Serious ocular adverse reactions in the study eye related to the injection procedure have occurred in less than 1 in 1,900 intravitreal injections with aflibercept and included blindness, endophthalmitis, retinal detachment, cataract traumatic, cataract, vitreous haemorrhage, vitreous detachment, and intraocular pressure increased.
The most frequently observed adverse reactions (in at least 5% of patients treated with aflibercept) were conjunctival haemorrhage (25%), visual acuity reduced (11%), eye pain (10%), cataract (8%), intraocular pressure increased (8%), vitreous detachment (7%), and vitreous floaters (7%).
The safety data described below include all adverse reactions from the eight phase III studies in the indications wet AMD, CRVO, BRVO, DME and myopic CNV with a reasonable possibility of causality to the injection procedure or medicinal product.
The adverse reactions are listed by system organ class and frequency using the following convention: Very common (≥1/10), common (≥1/100 to <1/10), uncommon (≥1/1,000 to <1/100), rare (≥1/10,000 to <1/1,000). Within each frequency grouping, adverse drug reactions are presented in order of decreasing seriousness.
All treatment-emergent adverse drug reactions reported in patients in phase III studies (pooled data of the phase III studies for the indications wet AMD, CRVO, BRVO, DME and myopic CNV) or during post-marketing surveillance:
Uncommon: Hypersensitivity***
Very common: Visual acuity reduced, Conjunctival haemorrhage, Eye pain
Common: Retinal pigment epithelial tear*, Detachment of the retinal pigment epithelium, Retinal degeneration, Vitreous haemorrhage, Cataract, Cataract cortical, Cataract nuclear, Cataract subcapsular, Corneal erosion, Corneal abrasion, Intraocular pressure increased, Vision blurred, Vitreous floaters, Vitreous detachment, Injection site pain, Foreign body sensation in eyes, Lacrimation increased, Eyelid oedema, Injection site haemorrhage, Punctate keratitis, Conjunctival hyperaemia, Ocular hyperaemia
Uncommon: Endophthalmitis**, Retinal detachment, Retinal tear, Iritis, Uveitis, Iridocyclitis, Lenticular opacities, Corneal epithelium defect, Injection site irritation, Abnormal sensation in eye, Eyelid irritation, Anterior chamber flare, Corneal oedema
Rare: Blindness, Cataract traumatic, Vitritis, Hypopyon
* Conditions known to be associated with wet AMD. Observed in the wet AMD studies only.
** Culture positive and culture negative endophthalmitis
*** During the post-marketing period, reports of hypersensitivity included rash, pruritus, urticaria, and isolated cases of severe anaphylactic/anaphylactoid reactions.
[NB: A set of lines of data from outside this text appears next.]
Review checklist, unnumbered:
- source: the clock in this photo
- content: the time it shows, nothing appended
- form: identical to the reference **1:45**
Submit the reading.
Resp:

In the wet AMD phase III studies, there was an increased incidence of conjunctival haemorrhage in patients receiving anti-thrombotic agents. This increased incidence was comparable between patients treated with ranibizumab and aflibercept.
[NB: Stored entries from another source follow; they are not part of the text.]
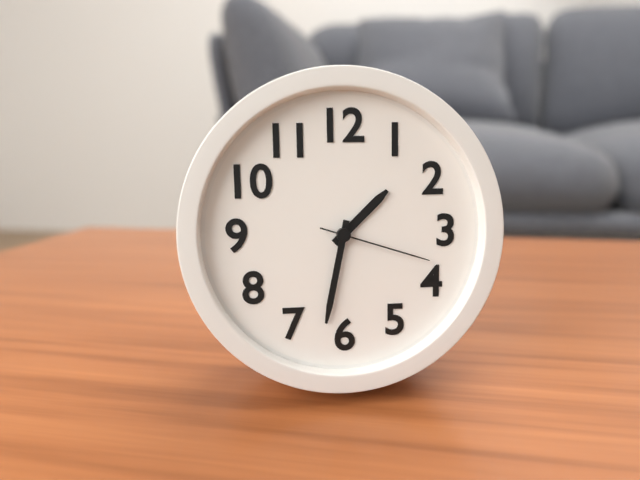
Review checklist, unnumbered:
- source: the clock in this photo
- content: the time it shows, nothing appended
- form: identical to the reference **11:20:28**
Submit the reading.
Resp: **1:32:18**
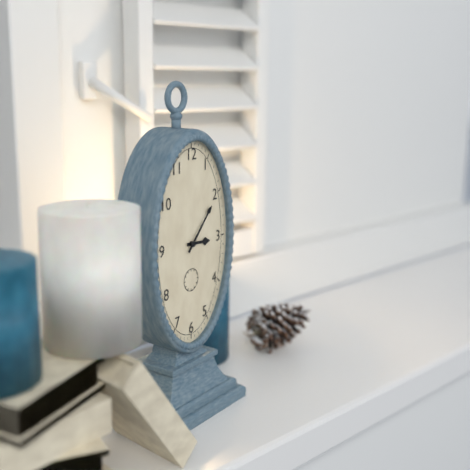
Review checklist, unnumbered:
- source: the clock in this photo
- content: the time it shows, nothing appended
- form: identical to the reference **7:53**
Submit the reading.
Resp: **3:07**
Arterial thromboembolic events (ATEs) are adverse events potentially related to systemic VEGF inhibition. There is a theoretical risk of arterial thromboembolic events, including stroke and myocardial infarction, following intravitreal use of VEGF inhibitors.
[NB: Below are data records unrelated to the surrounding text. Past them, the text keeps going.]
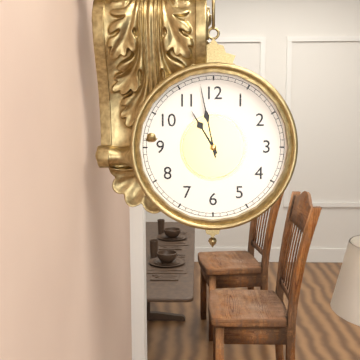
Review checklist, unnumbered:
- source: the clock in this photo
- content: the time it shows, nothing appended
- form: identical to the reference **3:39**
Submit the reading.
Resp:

A low incidence rate of arterial thromboembolic events was observed in the aflibercept clinical trials in patients with AMD, DME, RVO and myopic CNV. Across indications no notable difference between the groups treated with aflibercept and the respective comparator groups were observed.
As with all therapeutic proteins, there is a potential for immunogenicity with aflibercept.
h2 ®. IV administration
The safety of aflibercept in combination with FOLFIRI was evaluated in 1,216 patients previously treated for metastatic colorectal cancer, of which 611 patients were treated with aflibercept 4 mg/kg every two weeks (one cycle) and 605 patients were treated with placebo/FOLFIRI in a phase III study. Patients received a median number of 9 cycles of the aflibercept/FOLFIRI regimen.
The most common adverse reactions (all grades, ≥20% incidence) reported at least 2% greater incidence for the aflibercept/FOLFIRI regimen as compared to the placebo/FOLFIRI regimen in order of decreasing frequency were leucopenia, diarrhoea, neutropenia, proteinuria, increased aspartate aminotransferase (AST), stomatitis, fatigue, thrombocytopenia, increased alanine aminotransferase (ALT), hypertension, weight loss, decreased appetite, epistaxis, abdominal pain, dysphonia, increased serum creatinine, and headache.
The most common reported grades 3-4 reactions (≥5% incidence) reported at least 2% greater incidence for the aflibercept/FOLFIRI regimen as compared to the placebo/FOLFIRI regimen in order of decreasing frequency, were neutropenia, diarrhoea, hypertension, leucopenia, stomatitis, fatigue, proteinuria, and asthenia.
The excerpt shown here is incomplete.